[Items from a dataset]
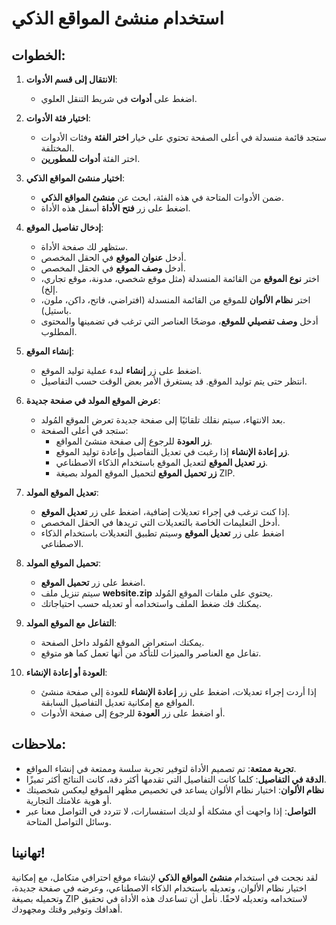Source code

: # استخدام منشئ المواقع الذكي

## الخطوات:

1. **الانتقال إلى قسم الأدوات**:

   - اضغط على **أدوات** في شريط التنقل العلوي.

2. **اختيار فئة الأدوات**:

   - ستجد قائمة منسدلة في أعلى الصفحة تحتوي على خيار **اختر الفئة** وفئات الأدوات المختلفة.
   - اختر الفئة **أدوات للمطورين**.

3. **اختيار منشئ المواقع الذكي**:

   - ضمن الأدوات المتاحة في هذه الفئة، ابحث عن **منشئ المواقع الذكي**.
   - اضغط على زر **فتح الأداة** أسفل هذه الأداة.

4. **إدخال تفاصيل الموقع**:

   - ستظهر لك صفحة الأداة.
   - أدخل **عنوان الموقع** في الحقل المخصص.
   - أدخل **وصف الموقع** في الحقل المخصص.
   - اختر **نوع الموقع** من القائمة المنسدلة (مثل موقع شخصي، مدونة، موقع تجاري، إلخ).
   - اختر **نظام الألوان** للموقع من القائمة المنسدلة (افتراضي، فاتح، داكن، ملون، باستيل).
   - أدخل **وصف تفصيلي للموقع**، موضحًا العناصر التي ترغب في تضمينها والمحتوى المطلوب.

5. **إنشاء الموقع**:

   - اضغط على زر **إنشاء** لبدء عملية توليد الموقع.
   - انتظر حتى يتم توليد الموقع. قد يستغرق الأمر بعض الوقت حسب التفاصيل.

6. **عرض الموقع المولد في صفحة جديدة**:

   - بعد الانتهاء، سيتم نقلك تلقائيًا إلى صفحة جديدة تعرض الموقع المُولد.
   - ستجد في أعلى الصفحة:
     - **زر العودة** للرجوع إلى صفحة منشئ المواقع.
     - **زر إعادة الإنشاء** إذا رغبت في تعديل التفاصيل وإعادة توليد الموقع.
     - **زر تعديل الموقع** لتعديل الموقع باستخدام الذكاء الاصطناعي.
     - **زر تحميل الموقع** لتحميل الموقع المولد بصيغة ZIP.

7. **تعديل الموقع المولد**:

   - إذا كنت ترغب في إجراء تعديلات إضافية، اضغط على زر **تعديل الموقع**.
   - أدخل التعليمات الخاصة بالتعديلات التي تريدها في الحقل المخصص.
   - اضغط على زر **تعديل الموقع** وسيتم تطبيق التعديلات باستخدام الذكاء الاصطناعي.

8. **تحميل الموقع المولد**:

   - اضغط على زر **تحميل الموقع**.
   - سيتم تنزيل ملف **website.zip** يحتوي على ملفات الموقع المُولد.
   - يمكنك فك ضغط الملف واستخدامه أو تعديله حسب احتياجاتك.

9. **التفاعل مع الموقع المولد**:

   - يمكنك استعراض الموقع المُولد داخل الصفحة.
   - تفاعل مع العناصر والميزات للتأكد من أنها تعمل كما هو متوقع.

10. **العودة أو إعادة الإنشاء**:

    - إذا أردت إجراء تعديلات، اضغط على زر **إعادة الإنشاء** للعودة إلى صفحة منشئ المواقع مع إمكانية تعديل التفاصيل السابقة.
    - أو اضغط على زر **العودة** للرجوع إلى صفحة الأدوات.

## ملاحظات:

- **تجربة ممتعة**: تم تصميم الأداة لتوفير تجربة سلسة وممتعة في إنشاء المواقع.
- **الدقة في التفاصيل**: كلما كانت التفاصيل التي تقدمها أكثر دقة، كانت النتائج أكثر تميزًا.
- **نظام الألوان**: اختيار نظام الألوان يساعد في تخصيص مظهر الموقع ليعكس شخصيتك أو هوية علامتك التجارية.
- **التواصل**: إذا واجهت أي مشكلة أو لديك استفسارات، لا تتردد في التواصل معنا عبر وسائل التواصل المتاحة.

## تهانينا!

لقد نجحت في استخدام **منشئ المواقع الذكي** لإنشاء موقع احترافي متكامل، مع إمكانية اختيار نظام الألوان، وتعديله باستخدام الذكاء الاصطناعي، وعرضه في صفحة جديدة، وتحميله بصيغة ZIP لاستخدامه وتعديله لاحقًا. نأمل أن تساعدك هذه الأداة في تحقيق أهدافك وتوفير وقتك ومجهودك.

---

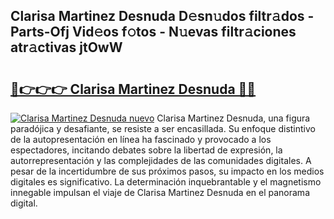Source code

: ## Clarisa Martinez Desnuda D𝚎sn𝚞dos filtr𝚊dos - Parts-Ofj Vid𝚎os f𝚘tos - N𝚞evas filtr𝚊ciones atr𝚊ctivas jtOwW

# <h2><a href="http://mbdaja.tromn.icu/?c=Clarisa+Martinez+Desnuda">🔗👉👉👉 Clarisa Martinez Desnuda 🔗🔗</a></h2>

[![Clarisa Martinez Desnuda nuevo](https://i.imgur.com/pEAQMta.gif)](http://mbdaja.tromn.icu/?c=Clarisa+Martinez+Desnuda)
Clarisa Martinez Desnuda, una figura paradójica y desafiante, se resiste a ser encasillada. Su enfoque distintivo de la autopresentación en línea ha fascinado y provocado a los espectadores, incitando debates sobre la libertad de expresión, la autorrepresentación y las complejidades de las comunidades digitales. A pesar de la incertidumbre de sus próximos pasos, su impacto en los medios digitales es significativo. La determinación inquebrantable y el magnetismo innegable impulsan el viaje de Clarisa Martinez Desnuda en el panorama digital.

==

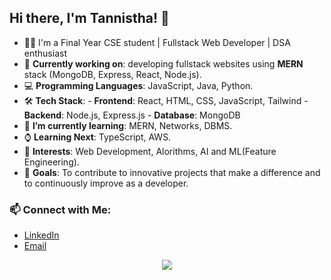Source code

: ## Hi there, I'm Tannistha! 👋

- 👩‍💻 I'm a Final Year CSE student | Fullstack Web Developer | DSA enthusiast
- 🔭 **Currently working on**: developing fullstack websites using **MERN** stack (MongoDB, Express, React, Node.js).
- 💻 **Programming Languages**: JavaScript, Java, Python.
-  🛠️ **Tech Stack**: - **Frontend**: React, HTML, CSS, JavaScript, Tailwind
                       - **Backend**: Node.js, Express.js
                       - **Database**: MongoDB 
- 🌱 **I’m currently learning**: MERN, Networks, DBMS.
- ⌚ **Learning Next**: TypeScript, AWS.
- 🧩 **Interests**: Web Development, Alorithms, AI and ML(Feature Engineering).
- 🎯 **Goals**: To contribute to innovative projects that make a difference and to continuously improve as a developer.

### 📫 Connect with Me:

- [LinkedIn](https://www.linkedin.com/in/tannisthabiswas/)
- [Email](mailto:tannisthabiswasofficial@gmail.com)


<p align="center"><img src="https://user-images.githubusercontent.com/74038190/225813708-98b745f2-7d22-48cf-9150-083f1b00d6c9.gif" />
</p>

[What is being asked]: Determine how many lines above contain "الحقل" and respond with that number only.

[Task answer]: 3